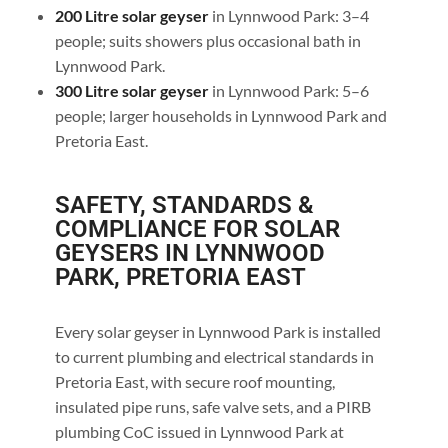
200 Litre solar geyser
in Lynnwood Park: 3–4
people; suits showers plus occasional bath in
Lynnwood Park.
300 Litre solar geyser
in Lynnwood Park: 5–6
people; larger households in Lynnwood Park and
Pretoria East.
SAFETY, STANDARDS &
COMPLIANCE FOR SOLAR
GEYSERS IN LYNNWOOD
PARK, PRETORIA EAST
Every solar geyser in Lynnwood Park is installed
to current plumbing and electrical standards in
Pretoria East, with secure roof mounting,
insulated pipe runs, safe valve sets, and a PIRB
plumbing CoC issued in Lynnwood Park at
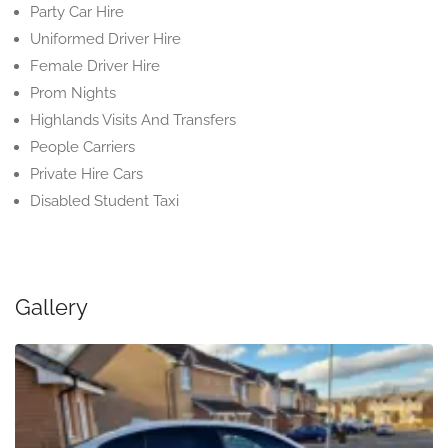
Party Car Hire
Uniformed Driver Hire
Female Driver Hire
Prom Nights
Highlands Visits And Transfers
People Carriers
Private Hire Cars
Disabled Student Taxi
Gallery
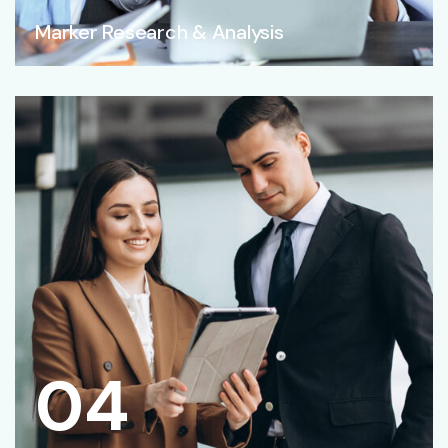
Marker Research & Analysis
04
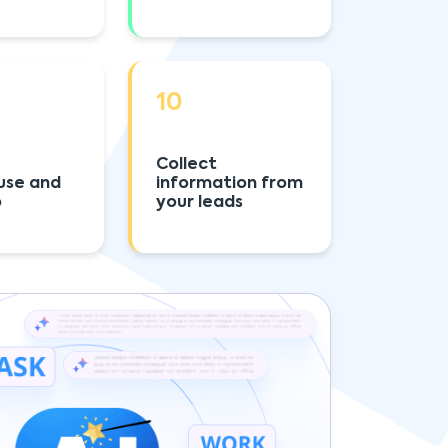
10
Collect
use and
information from
p
your leads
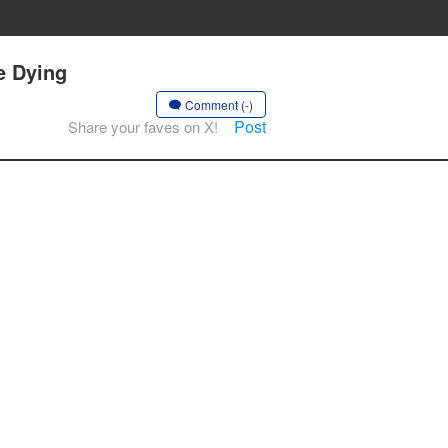
e Dying
Comment (-)
Post
Share your faves on X!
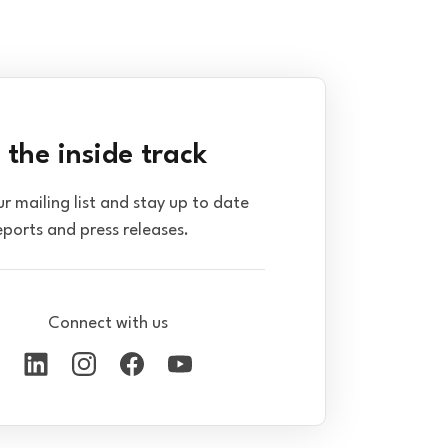
 the inside track
ur mailing list and stay up to date
eports and press releases.
Connect with us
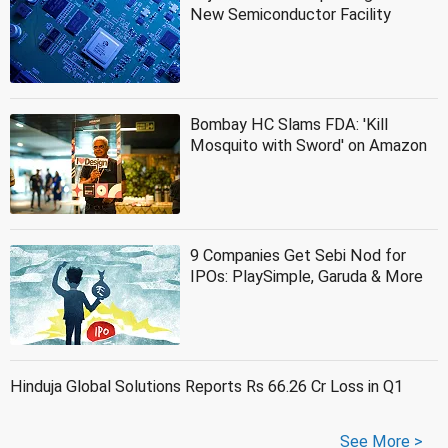
New Semiconductor Facility
Bombay HC Slams FDA: 'Kill
Mosquito with Sword' on Amazon
9 Companies Get Sebi Nod for
IPOs: PlaySimple, Garuda & More
Hinduja Global Solutions Reports Rs 66.26 Cr Loss in Q1
See More >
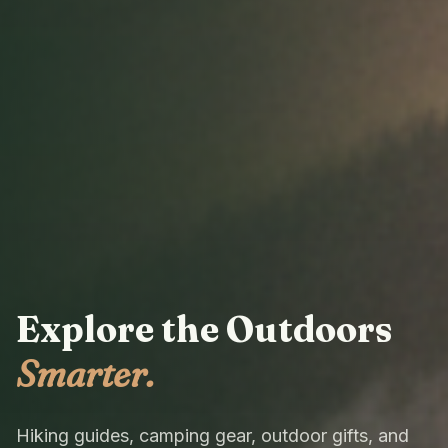
Explore the Outdoors
Smarter.
Hiking guides, camping gear, outdoor gifts, and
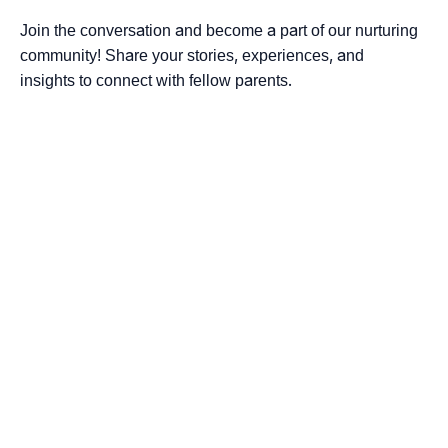
Join the conversation and become a part of our nurturing
community! Share your stories, experiences, and
insights to connect with fellow parents.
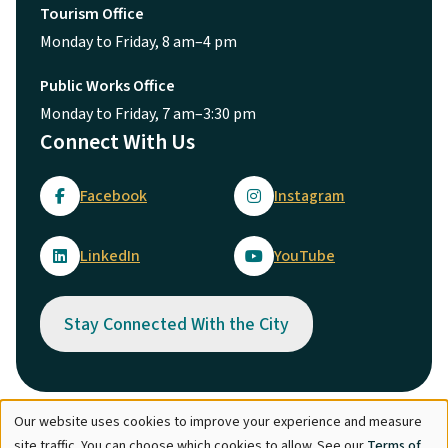
Tourism Office
Monday to Friday, 8 am–4 pm
Public Works Office
Monday to Friday, 7 am–3:30 pm
Connect With Us
Facebook
Instagram
LinkedIn
YouTube
Stay Connected With the City
Our website uses cookies to improve your experience and measure
Use
© City of Maple Ridge 2026
site traffic. You can choose which cookies to allow. See our
Terms of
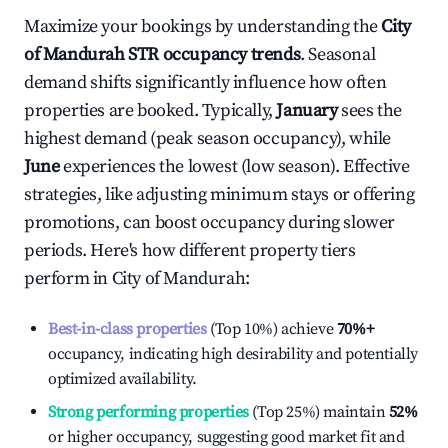
Maximize your bookings by understanding the
City
of Mandurah
STR occupancy trends
. Seasonal
demand shifts significantly influence how often
properties are booked. Typically,
January
sees the
highest demand (peak season occupancy), while
June
experiences the lowest (low season). Effective
strategies, like adjusting minimum stays or offering
promotions, can boost occupancy during slower
periods. Here's how different property tiers
perform in
City of Mandurah
:
Best-in-class properties
(Top 10%) achieve
70%
+
occupancy, indicating high desirability and potentially
optimized availability.
Strong performing properties
(Top 25%) maintain
52%
or higher occupancy, suggesting good market fit and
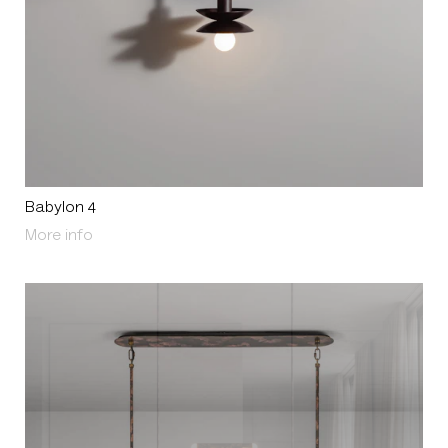
Babylon 4
About Babylon 4
More info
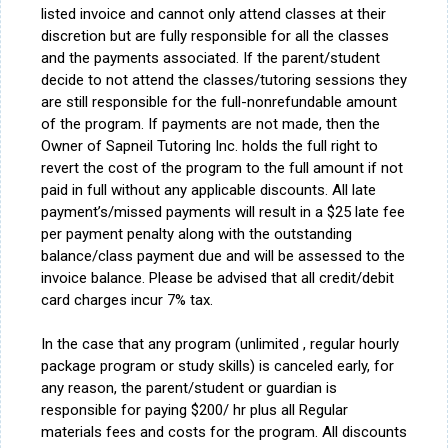
listed invoice and cannot only attend classes at their
discretion but are fully responsible for all the classes
and the payments associated. If the parent/student
decide to not attend the classes/tutoring sessions they
are still responsible for the full-nonrefundable amount
of the program. If payments are not made, then the
Owner of Sapneil Tutoring Inc. holds the full right to
revert the cost of the program to the full amount if not
paid in full without any applicable discounts. All late
payment’s/missed payments will result in a $25 late fee
per payment penalty along with the outstanding
balance/class payment due and will be assessed to the
invoice balance. Please be advised that all credit/debit
card charges incur 7% tax.
In the case that any program (unlimited , regular hourly
package program or study skills) is canceled early, for
any reason, the parent/student or guardian is
responsible for paying $200/ hr plus all Regular
materials fees and costs for the program. All discounts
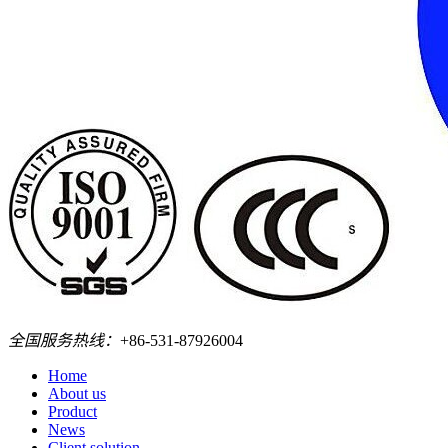
全国服务热线：
+86-531-87926004
Home
About us
Product
News
Client solution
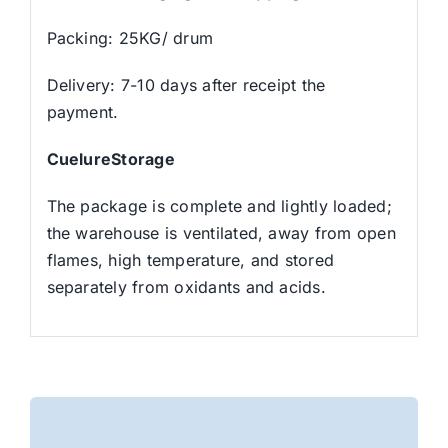
Packing: 25KG/ drum
Delivery: 7-10 days after receipt the
payment.
CuelureStorage
The package is complete and lightly loaded;
the warehouse is ventilated, away from open
flames, high temperature, and stored
separately from oxidants and acids.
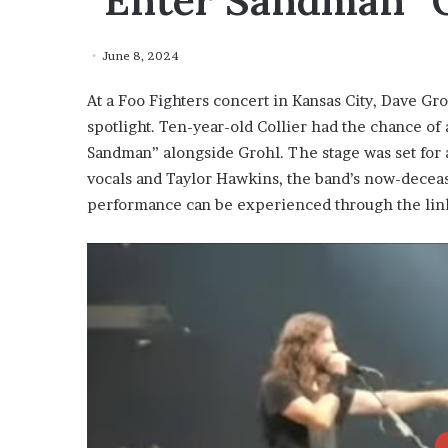
“Enter Sandman” 
June 8, 2024
At a Foo Fighters concert in Kansas City, Dave Gro
spotlight. Ten-year-old Collier had the chance of a
Sandman” alongside Grohl. The stage was set for
vocals and Taylor Hawkins, the band’s now-dec
performance can be experienced through the lin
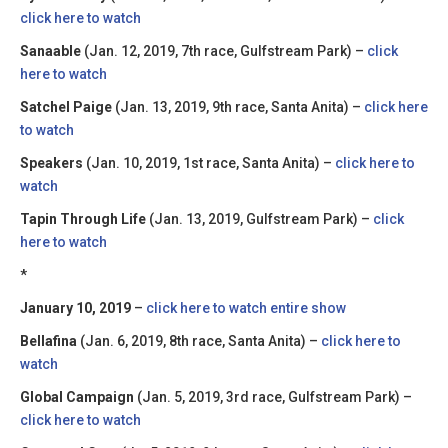
click here to watch
Sanaable
(Jan. 12, 2019, 7th race, Gulfstream Park) –
click
here to watch
Satchel Paige
(Jan. 13, 2019, 9th race, Santa Anita) –
click here
to watch
Speakers
(Jan. 10, 2019, 1st race, Santa Anita) –
click here to
watch
Tapin Through Life
(Jan. 13, 2019, Gulfstream Park) –
click
here to watch
*
January 10, 2019
–
click here to watch entire show
Bellafina
(Jan. 6, 2019, 8th race, Santa Anita) –
click here to
watch
Global Campaign
(Jan. 5, 2019, 3rd race, Gulfstream Park) –
click here to watch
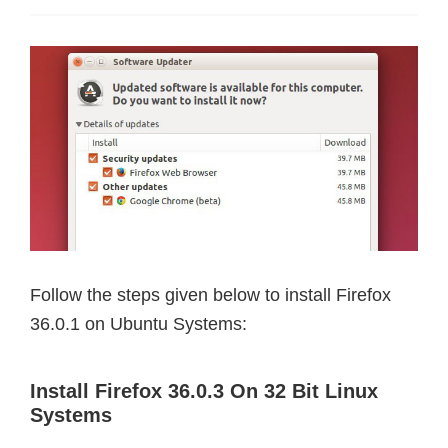
Follow the steps given below to install Firefox
36.0.1 on Ubuntu Systems:
Install Firefox 36.0.3 On 32 Bit Linux
Systems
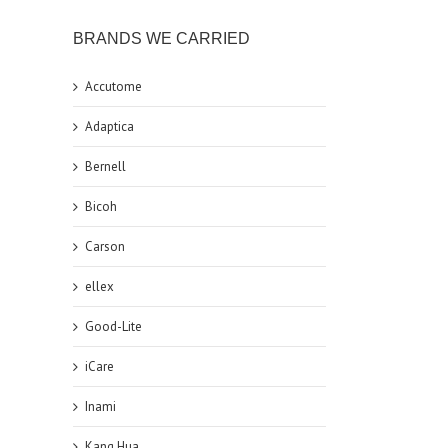
BRANDS WE CARRIED
Accutome
Adaptica
Bernell
Bicoh
Carson
ellex
Good-Lite
iCare
Inami
Kang Hua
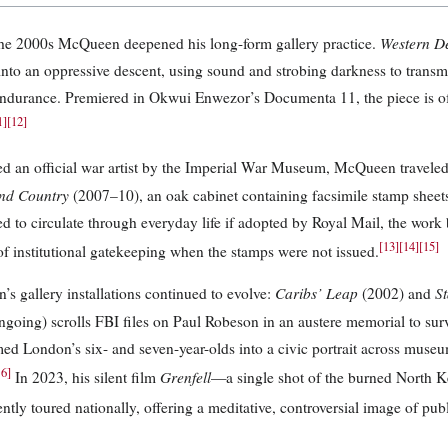
Western D
he 2000s McQueen deepened his long-form gallery practice.
into an oppressive descent, using sound and strobing darkness to transmit
durance. Premiered in Okwui Enwezor’s Documenta 11, the piece is of
1
]
[
12
]
d an official war artist by the Imperial War Museum, McQueen traveled 
nd Country
(2007–10), an oak cabinet containing facsimile stamp sheet
d to circulate through everyday life if adopted by Royal Mail, the wor
[
13
]
[
14
]
[
15
]
 of institutional gatekeeping when the stamps were not issued.
Caribs’ Leap
St
s gallery installations continued to evolve:
(2002) and
going) scrolls FBI files on Paul Robeson in an austere memorial to surv
med London’s six- and seven-year-olds into a civic portrait across museum
16
]
Grenfell
In 2023, his silent film
—a single shot of the burned North 
tly toured nationally, offering a meditative, controversial image of publ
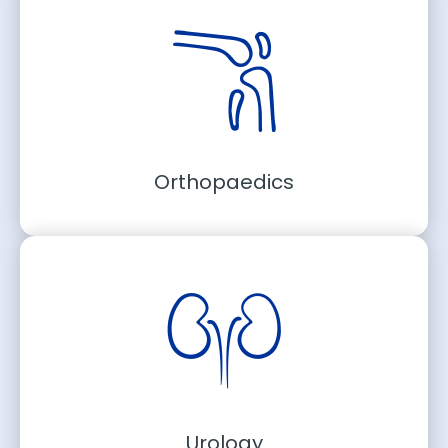
Orthopaedics
Urology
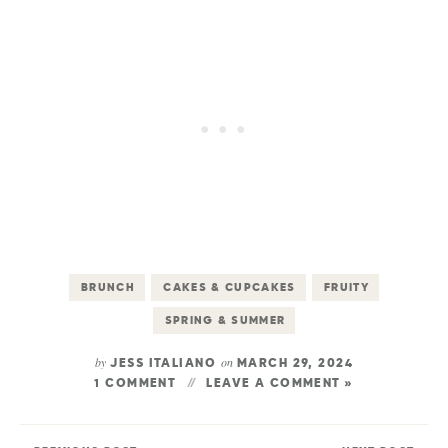
BRUNCH
CAKES & CUPCAKES
FRUITY
SPRING & SUMMER
by
on
JESS ITALIANO
MARCH 29, 2024
1 COMMENT
LEAVE A COMMENT »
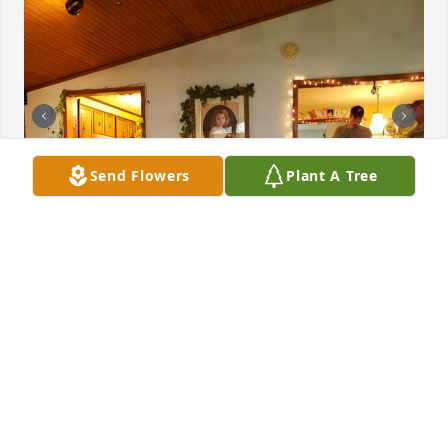
Send Flowers
Plant A Tree
+
33
Sharing some photos of Michael.
MALLORY LOWE
Jul 23, 2024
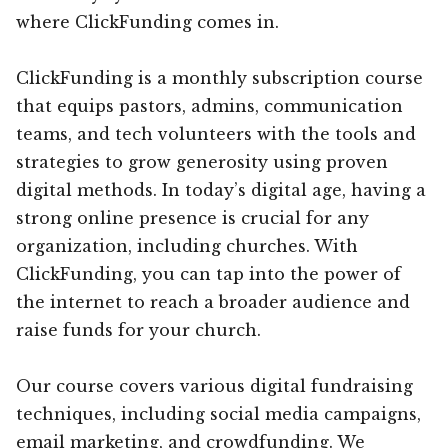
where ClickFunding comes in.
ClickFunding is a monthly subscription course
that equips pastors, admins, communication
teams, and tech volunteers with the tools and
strategies to grow generosity using proven
digital methods. In today’s digital age, having a
strong online presence is crucial for any
organization, including churches. With
ClickFunding, you can tap into the power of
the internet to reach a broader audience and
raise funds for your church.
Our course covers various digital fundraising
techniques, including social media campaigns,
email marketing, and crowdfunding. We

- **What you are asked to do**
Copy out the text from every one of the records above, line for line and without any changes. Leave the pictures out.

- **Task result**
200 Litre solar geyser
in Lynnwood Park: 3–4
people; suits showers plus occasional bath in
Lynnwood Park.
300 Litre solar geyser
in Lynnwood Park: 5–6
people; larger households in Lynnwood Park and
Pretoria East.
SAFETY, STANDARDS &
COMPLIANCE FOR SOLAR
GEYSERS IN LYNNWOOD
PARK, PRETORIA EAST
Every solar geyser in Lynnwood Park is installed
to current plumbing and electrical standards in
Pretoria East, with secure roof mounting,
insulated pipe runs, safe valve sets, and a PIRB
plumbing CoC issued in Lynnwood Park at
Party Car Hire
Uniformed Driver Hire
Female Driver Hire
Prom Nights
Highlands Visits And Transfers
People Carriers
Private Hire Cars
Disabled Student Taxi
Gallery
Marker Research & Analysis
04
10
Collect
use and
information from
p
your leads
e Dying
Comment (-)
Post
Share your faves on X!
 the inside track
ur mailing list and stay up to date
eports and press releases.
Connect with us
New Semiconductor Facility
Bombay HC Slams FDA: 'Kill
Mosquito with Sword' on Amazon
9 Companies Get Sebi Nod for
IPOs: PlaySimple, Garuda & More
Hinduja Global Solutions Reports Rs 66.26 Cr Loss in Q1
See More >
Explore the Outdoors
Smarter.
Hiking guides, camping gear, outdoor gifts, and
Join the conversation and become a part of our nurturing
community! Share your stories, experiences, and
insights to connect with fellow parents.
Tourism Office
Monday to Friday, 8 am–4 pm
Public Works Office
Monday to Friday, 7 am–3:30 pm
Connect With Us
Facebook
Instagram
LinkedIn
YouTube
Stay Connected With the City
Our website uses cookies to improve your experience and measure
Use
© City of Maple Ridge 2026
site traffic. You can choose which cookies to allow. See our
Terms of
Maximize your bookings by understanding the
City
of Mandurah
STR occupancy trends
. Seasonal
demand shifts significantly influence how often
properties are booked. Typically,
January
sees the
highest demand (peak season occupancy), while
June
experiences the lowest (low season). Effective
strategies, like adjusting minimum stays or offering
promotions, can boost occupancy during slower
periods. Here's how different property tiers
perform in
City of Mandurah
:
Best-in-class properties
(Top 10%) achieve
70%
+
occupancy, indicating high desirability and potentially
optimized availability.
Strong performing properties
(Top 25%) maintain
52%
or higher occupancy, suggesting good market fit and
Babylon 4
About Babylon 4
More info
listed invoice and cannot only attend classes at their
discretion but are fully responsible for all the classes
and the payments associated. If the parent/student
decide to not attend the classes/tutoring sessions they
are still responsible for the full-nonrefundable amount
of the program. If payments are not made, then the
Owner of Sapneil Tutoring Inc. holds the full right to
revert the cost of the program to the full amount if not
paid in full without any applicable discounts. All late
payment’s/missed payments will result in a $25 late fee
per payment penalty along with the outstanding
balance/class payment due and will be assessed to the
invoice balance. Please be advised that all credit/debit
card charges incur 7% tax.
In the case that any program (unlimited , regular hourly
package program or study skills) is canceled early, for
any reason, the parent/student or guardian is
responsible for paying $200/ hr plus all Regular
materials fees and costs for the program. All discounts
全国服务热线：
+86-531-87926004
Home
About us
Product
News
Client solution
Packing: 25KG/ drum
Delivery: 7-10 days after receipt the
payment.
CuelureStorage
The package is complete and lightly loaded;
the warehouse is ventilated, away from open
flames, high temperature, and stored
separately from oxidants and acids.
“Enter Sandman” 
June 8, 2024
At a Foo Fighters concert in Kansas City, Dave Gro
spotlight. Ten-year-old Collier had the chance of a
Sandman” alongside Grohl. The stage was set for
vocals and Taylor Hawkins, the band’s now-dec
performance can be experienced through the lin
click here to watch
Sanaable
(Jan. 12, 2019, 7th race, Gulfstream Park) –
click
here to watch
Satchel Paige
(Jan. 13, 2019, 9th race, Santa Anita) –
click here
to watch
Speakers
(Jan. 10, 2019, 1st race, Santa Anita) –
click here to
watch
Tapin Through Life
(Jan. 13, 2019, Gulfstream Park) –
click
here to watch
*
January 10, 2019
–
click here to watch entire show
Bellafina
(Jan. 6, 2019, 8th race, Santa Anita) –
click here to
watch
Global Campaign
(Jan. 5, 2019, 3rd race, Gulfstream Park) –
click here to watch
Follow the steps given below to install Firefox
36.0.1 on Ubuntu Systems:
Install Firefox 36.0.3 On 32 Bit Linux
Systems
BRANDS WE CARRIED
Accutome
Adaptica
Bernell
Bicoh
Carson
ellex
Good-Lite
iCare
Inami
Kang Hua
Western D
he 2000s McQueen deepened his long-form gallery practice.
into an oppressive descent, using sound and strobing darkness to transmit
durance. Premiered in Okwui Enwezor’s Documenta 11, the piece is of
1
]
[
12
]
d an official war artist by the Imperial War Museum, McQueen traveled 
nd Country
(2007–10), an oak cabinet containing facsimile stamp sheet
d to circulate through everyday life if adopted by Royal Mail, the wor
[
13
]
[
14
]
[
15
]
 of institutional gatekeeping when the stamps were not issued.
Caribs’ Leap
St
s gallery installations continued to evolve:
(2002) and
going) scrolls FBI files on Paul Robeson in an austere memorial to surv
med London’s six- and seven-year-olds into a civic portrait across museum
16
]
Grenfell
In 2023, his silent film
—a single shot of the burned North 
tly toured nationally, offering a meditative, controversial image of publ
Orthopaedics
Urology
BRUNCH
CAKES & CUPCAKES
FRUITY
SPRING & SUMMER
by
on
JESS ITALIANO
MARCH 29, 2024
1 COMMENT
LEAVE A COMMENT »
Send Flowers
Plant A Tree
+
33
Sharing some photos of Michael.
MALLORY LOWE
Jul 23, 2024
where ClickFunding comes in.
ClickFunding is a monthly subscription course
that equips pastors, admins, communication
teams, and tech volunteers with the tools and
strategies to grow generosity using proven
digital methods. In today’s digital age, having a
strong online presence is crucial for any
organization, including churches. With
ClickFunding, you can tap into the power of
the internet to reach a broader audience and
raise funds for your church.
Our course covers various digital fundraising
techniques, including social media campaigns,
email marketing, and crowdfunding. We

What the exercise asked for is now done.